Ramon Camilo applied for employment as a police officer in Jersey City and was ranked on the list of eligible candidates. At the request of the City, the Civil Service Commission removed Camilo’s name from the list based on past incidents detailed in a background investigation report.
The background report cited the fact that in 2007, Camilo did not appear in court to answer charges for failing to exhibit documents to a police officer and he was arrested pursuant to the warrant that was issued when he did not appear. He was eventually convicted of that offense. His driving record further showed that he was involved in three separate motor vehicle accidents occurring in 2005, 2007, and 2013. His driver’s license was suspended from July to August 2007.
In 2010, a court issued a temporary restraining order (TRO) against Camilo pursuant to the Prevention of Domestic Violence Act based on three separate police reports alleging harassment and terroristic threats. The court eventually vacated the TRO and did not issue a final restraining order. In May 2012, Camilo was convicted and fined for urinating in public.
The Commission considered, and ultimately rejected, Camilo’s arguments that attempted to explain and mitigate the negative incidents in his history. Camilo argued that these incidents were youthful indiscretions, and he learned from these mistakes and has since matured. He argued that he had paid his debt to society for his municipal court convictions, which were resolved by paying fines. He noted that the Court vacated the TRO and that his driving privileges were restored and were currently in good standing. He also argued that his service as an EMT showed that he could safely operate an emergency vehicle.

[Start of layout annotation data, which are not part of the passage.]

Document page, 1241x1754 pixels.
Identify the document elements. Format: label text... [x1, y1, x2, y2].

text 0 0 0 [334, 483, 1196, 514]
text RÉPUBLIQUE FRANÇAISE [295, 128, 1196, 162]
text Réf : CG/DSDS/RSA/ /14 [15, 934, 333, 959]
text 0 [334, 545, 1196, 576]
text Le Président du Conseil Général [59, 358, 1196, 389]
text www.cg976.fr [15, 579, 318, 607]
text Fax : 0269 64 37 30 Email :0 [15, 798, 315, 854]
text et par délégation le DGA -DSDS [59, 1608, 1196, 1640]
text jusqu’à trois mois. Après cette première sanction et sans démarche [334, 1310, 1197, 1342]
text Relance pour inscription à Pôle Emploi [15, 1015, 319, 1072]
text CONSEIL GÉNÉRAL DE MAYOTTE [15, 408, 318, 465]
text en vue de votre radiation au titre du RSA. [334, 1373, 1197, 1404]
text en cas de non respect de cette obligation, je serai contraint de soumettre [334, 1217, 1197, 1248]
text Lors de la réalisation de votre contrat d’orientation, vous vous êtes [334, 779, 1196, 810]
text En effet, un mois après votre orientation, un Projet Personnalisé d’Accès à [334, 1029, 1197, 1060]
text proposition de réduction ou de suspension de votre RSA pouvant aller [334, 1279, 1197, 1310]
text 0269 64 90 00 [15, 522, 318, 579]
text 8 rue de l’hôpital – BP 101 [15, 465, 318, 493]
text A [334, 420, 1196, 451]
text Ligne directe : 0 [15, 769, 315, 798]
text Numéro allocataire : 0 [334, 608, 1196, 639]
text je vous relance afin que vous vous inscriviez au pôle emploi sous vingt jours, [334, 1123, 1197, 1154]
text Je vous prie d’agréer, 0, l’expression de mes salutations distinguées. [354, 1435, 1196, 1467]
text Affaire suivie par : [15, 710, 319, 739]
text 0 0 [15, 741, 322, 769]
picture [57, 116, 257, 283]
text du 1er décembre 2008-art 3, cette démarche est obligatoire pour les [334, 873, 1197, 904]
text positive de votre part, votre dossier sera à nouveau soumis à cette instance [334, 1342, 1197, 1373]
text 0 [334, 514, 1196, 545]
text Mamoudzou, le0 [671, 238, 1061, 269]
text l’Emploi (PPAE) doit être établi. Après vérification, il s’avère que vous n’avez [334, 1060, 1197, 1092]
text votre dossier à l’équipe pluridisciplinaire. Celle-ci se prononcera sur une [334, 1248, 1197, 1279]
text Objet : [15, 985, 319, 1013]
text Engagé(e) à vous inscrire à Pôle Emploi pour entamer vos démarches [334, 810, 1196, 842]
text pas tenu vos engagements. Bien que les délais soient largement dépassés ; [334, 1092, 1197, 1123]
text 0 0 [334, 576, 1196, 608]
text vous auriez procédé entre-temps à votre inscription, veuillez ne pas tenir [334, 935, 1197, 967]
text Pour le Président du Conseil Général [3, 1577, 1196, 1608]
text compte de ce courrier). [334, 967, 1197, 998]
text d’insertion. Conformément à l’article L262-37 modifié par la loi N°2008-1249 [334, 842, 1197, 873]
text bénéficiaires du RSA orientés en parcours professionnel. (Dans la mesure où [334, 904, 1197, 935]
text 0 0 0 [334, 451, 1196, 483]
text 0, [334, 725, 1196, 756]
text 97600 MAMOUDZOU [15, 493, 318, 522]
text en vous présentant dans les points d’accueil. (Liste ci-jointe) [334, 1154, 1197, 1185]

A New Jersey appeals court upheld the Commission’s decision to remove Camilo’s name from the eligibility list. The Court concluded its opinion with a bit of a suggestion that the wrong result may have been reached, but that it was powerless to reverse the decision: “The Commission is authorized to remove an individual from an eligible list based on his or her background and its adverse relationship to the nature of the position. It must be recognized that police officers are a special kind of public employee. Their primary duty is to enforce and uphold the law. They carry a service revolver and are constantly called upon to exercise tact, restraint and good judgment in their relationship with the public. They represent law and order to the citizenry and must present an image of personal integrity and dependability in order to have the respect of the public.
“We are constrained by the governing principles of law to affirm a final agency decision even if we were to question that decision and might have reached a different result. We are precluded, in other words, from substituting our own judgment in place of the agency’s judgment. The record before us shows that the Commission duly considered the substantial credible evidence regarding Camilo’s past conduct with respect to his arrest and driving history. In doing so, the Commission also considered and responded to Camilo’s arguments. In these circumstances, Camilo has failed to show that the Commission’s decision is not supported by sufficient credible evidence in the record or otherwise is arbitrary, capricious, or unreasonable.”
In re Ramon Camilo, 2019 WL 6320353 (N.J. Super. Ct. App. Div. 2019).